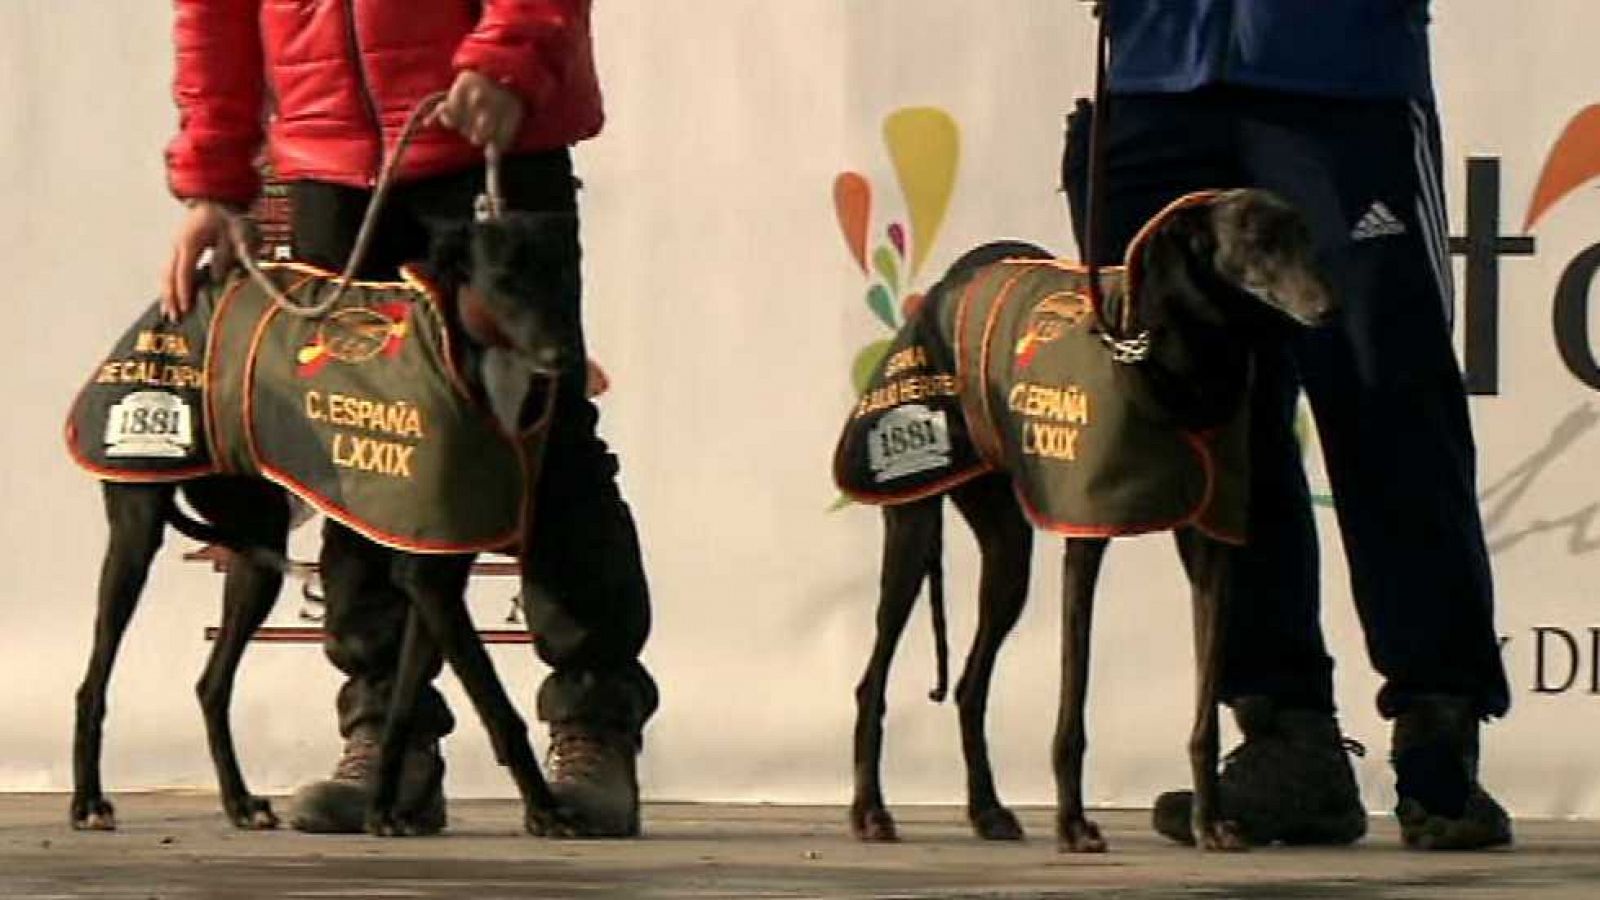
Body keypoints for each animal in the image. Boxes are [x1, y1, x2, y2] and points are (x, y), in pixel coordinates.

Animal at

==

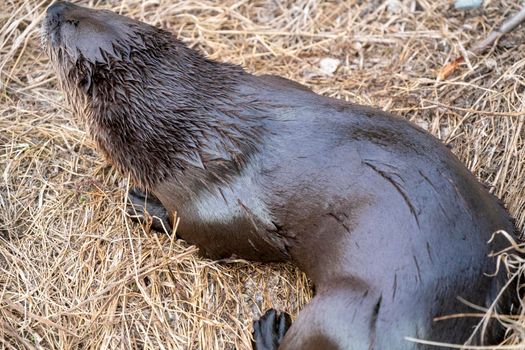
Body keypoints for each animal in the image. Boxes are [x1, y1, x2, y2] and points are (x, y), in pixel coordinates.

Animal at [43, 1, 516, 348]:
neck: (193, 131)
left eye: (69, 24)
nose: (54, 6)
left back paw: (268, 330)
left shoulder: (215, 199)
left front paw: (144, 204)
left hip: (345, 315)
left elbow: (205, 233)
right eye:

• **Activity**
All lines in the records that contain "left" are to be copied and returned.

• **Reply to the exercise**
left eye: (69, 24)
left back paw: (268, 330)
left shoulder: (215, 199)
left front paw: (144, 204)
left hip: (345, 315)
left elbow: (205, 233)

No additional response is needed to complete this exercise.